Custody help

I'm in a very toxic relationship and I'm trying to get out but I want full custody, the reason why is because I have taken care of my son the day he was born, I take care of the house I cook and clean as I am supposed to as a stay at home mom and I dont mind BUT my spouse has gotten so angry towards me and never does anything with our son he barley helps me. He probably changes his diaper once a day if that and always blames me while he and my step daughter just sit around doing nothing and he smokes pot constantly and sits outside for hours on end, he is emotionally abusive and im just done with it.

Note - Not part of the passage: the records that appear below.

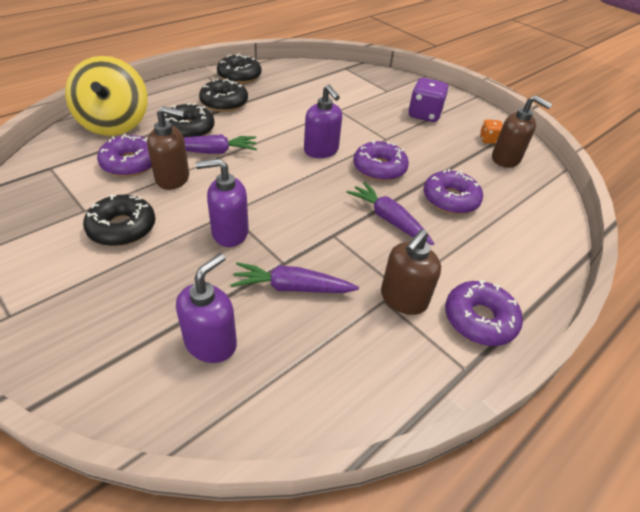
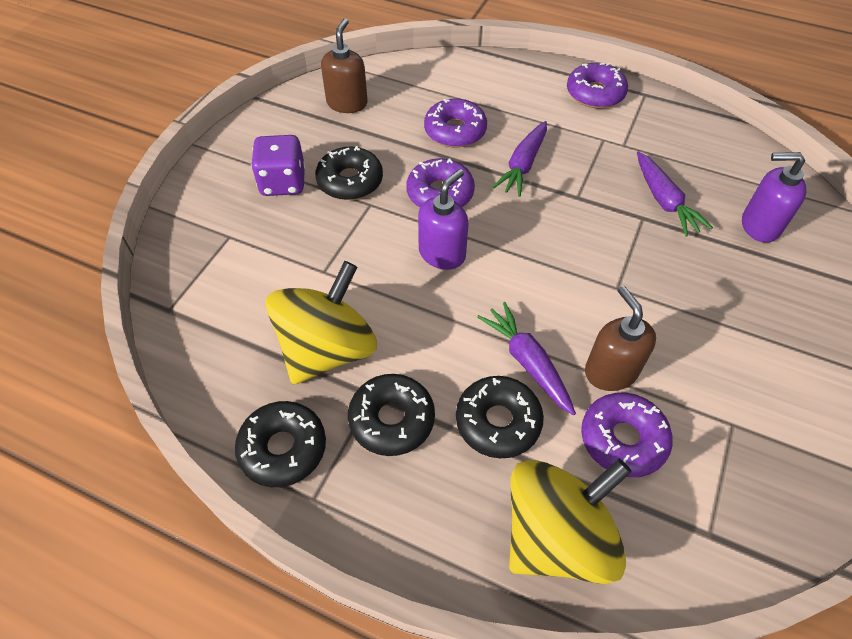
camera: 110 degrees left, 10 degrees up
(122, 228) = (720, 366): black donut -> black donut (350, 181)
(229, 233) = (644, 272): purple soap dispenser -> none
(283, 98) = (327, 349): none -> yellow spinning top
(403, 299) = (613, 135): brown soap dispenser -> none
(488, 140) = (312, 120): orange dice -> none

I can't say anything without it being a problem to him and I want my son also because he takes off on trips all the time and doesn't look back but the other huge reason is he just had a mental breakdown and was telling me how suicidal he was and thenhe said he just wanted to disappear and never come back and I convinced him to calm down and stay then the next day he acted like none of that happened but as we were driving he had multiple bad anxiety attacks and had to be rushed to the hospital and now he is acting like everything is fine and nothing happened... i don't trust him around our son...he is a good dad when he actually pays attention to him and not his pot or phone.... i want full custody and he can see him with supervised visitation until i feel he gets the help he actually needs...is that reasonable? This whole thing just keeps breaking me qpart... i never wanted to split our family up but I cant take the abuse and I dont want my son to think that this is what love is

.... what are my chances of getting full custody? I'm in CA the only thing I can think of thats negative is I am a stay at home mom and don't have an income which I will need to get a job im praying from home.